'Silence!' cried a voice of tremendous power; and immediately the keeper stood beside us. He rudely seized the old man's arm, and the flush of animation was instantly blanched by fear. I saw the reverend form of age thus bow before brute violence, and I forgot for a moment that I was powerless to defend. 'Inhuman!' I exclaimed; 'will you not reverence grey hairs and misfortune?'
Without deigning me a look, the keeper led his captive away; while I followed him with eyes in which the tears of alarm now mingled with those of pity. He presently returned, and sternly commanded me to go with him. Eager as I was for my dismission, I yet trembled while I obeyed. We reached the door of my cell; and though I expected to pass it, I involuntarily recoiled. 'Go in!' said the keeper, in a voice of terrible authority.

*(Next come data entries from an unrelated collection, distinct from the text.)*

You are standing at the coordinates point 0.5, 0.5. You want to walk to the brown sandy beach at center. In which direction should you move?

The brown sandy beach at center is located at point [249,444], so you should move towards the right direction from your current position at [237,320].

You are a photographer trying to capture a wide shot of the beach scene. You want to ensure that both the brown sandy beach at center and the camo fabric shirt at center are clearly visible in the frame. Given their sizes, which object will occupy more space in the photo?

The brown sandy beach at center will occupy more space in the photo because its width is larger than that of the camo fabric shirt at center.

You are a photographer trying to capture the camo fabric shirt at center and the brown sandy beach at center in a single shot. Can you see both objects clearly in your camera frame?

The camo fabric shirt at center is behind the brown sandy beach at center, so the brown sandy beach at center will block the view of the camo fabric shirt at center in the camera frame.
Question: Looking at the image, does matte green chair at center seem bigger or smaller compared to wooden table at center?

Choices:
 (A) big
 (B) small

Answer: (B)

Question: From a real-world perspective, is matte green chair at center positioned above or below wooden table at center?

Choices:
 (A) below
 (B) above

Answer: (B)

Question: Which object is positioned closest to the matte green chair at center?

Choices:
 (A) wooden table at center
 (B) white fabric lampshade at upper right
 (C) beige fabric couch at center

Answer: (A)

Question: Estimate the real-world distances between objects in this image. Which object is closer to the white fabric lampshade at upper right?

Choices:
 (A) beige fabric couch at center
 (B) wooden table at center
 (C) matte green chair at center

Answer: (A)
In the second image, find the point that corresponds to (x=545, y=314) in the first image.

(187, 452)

'Here!' I exclaimed, with a start of agony. 'Oh, Heaven! did you not say—did you not promise——'
'Ay, ay,' interrupted the man; 'but I must see you a little quieter first. Get in, get in!'
'No, no! I will not! Though I perish, I will not!'
A withering smile crossing that dark countenance, he seized me with a force which reduced me to the helplessness of infancy; and regardless of the shriek wrung from me by hopeless anguish, he bore me into the cell, shook off my imploring hold, and departed. I heard the dreary creaking of the bolt; and I heard no more. I fell down senseless.

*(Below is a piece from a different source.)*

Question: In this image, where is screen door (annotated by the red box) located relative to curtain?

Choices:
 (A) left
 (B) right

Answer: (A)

When I revived, I found myself supported by the arm of a person who was administering restoratives to me. The first accents to which I were sensible were those of the keeper; who said, as if in answer to some question, 'She has been almost as high this morning ever.'
'So, so!' returned the other. 'Well! she'll do for the present, so I must be gone. Keep an eye on her, and tell me how she comes on. And harkye, give her a better place—if they don't pay for it, I will. I am sure she is a gentlewoman.'
In the hope that I might now effectually appeal to justice or to pity, I made a strong effort to rouse myself; but my compassionate attendant was gone. The keeper, however, who perhaps was severe only from a mistaken sense of duty, had been alarmed into treating me with more caution. He watched me till I was completely revived; and as soon as I could make the necessary exertion, removed me to a different part of the building.

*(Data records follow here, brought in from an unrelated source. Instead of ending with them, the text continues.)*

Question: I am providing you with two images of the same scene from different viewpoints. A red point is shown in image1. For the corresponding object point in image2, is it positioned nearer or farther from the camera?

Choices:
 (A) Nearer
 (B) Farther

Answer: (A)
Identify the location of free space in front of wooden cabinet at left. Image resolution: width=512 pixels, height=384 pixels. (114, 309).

My new place of confinement, though somewhat larger and better furnished than the first, was equally contrived to prevent all chance of escape. But I quickly discovered that I had, by the change, gained a treasure, which, whoever would estimate, must like me be cut off from the sympathies of living being. A swallow had built her nest in my window. I saw her feed her nurslings day by day. I watched her leaving her nest, and longed for her return. Her twittering awoke me every morning; and I knew the chirp which invited her young to the food she had brought. Their first flight was an event in my life as well as in theirs; for the interests of kindred are scarcely stronger than those which we take in the single living thing, however mean, whose feelings we can make our own.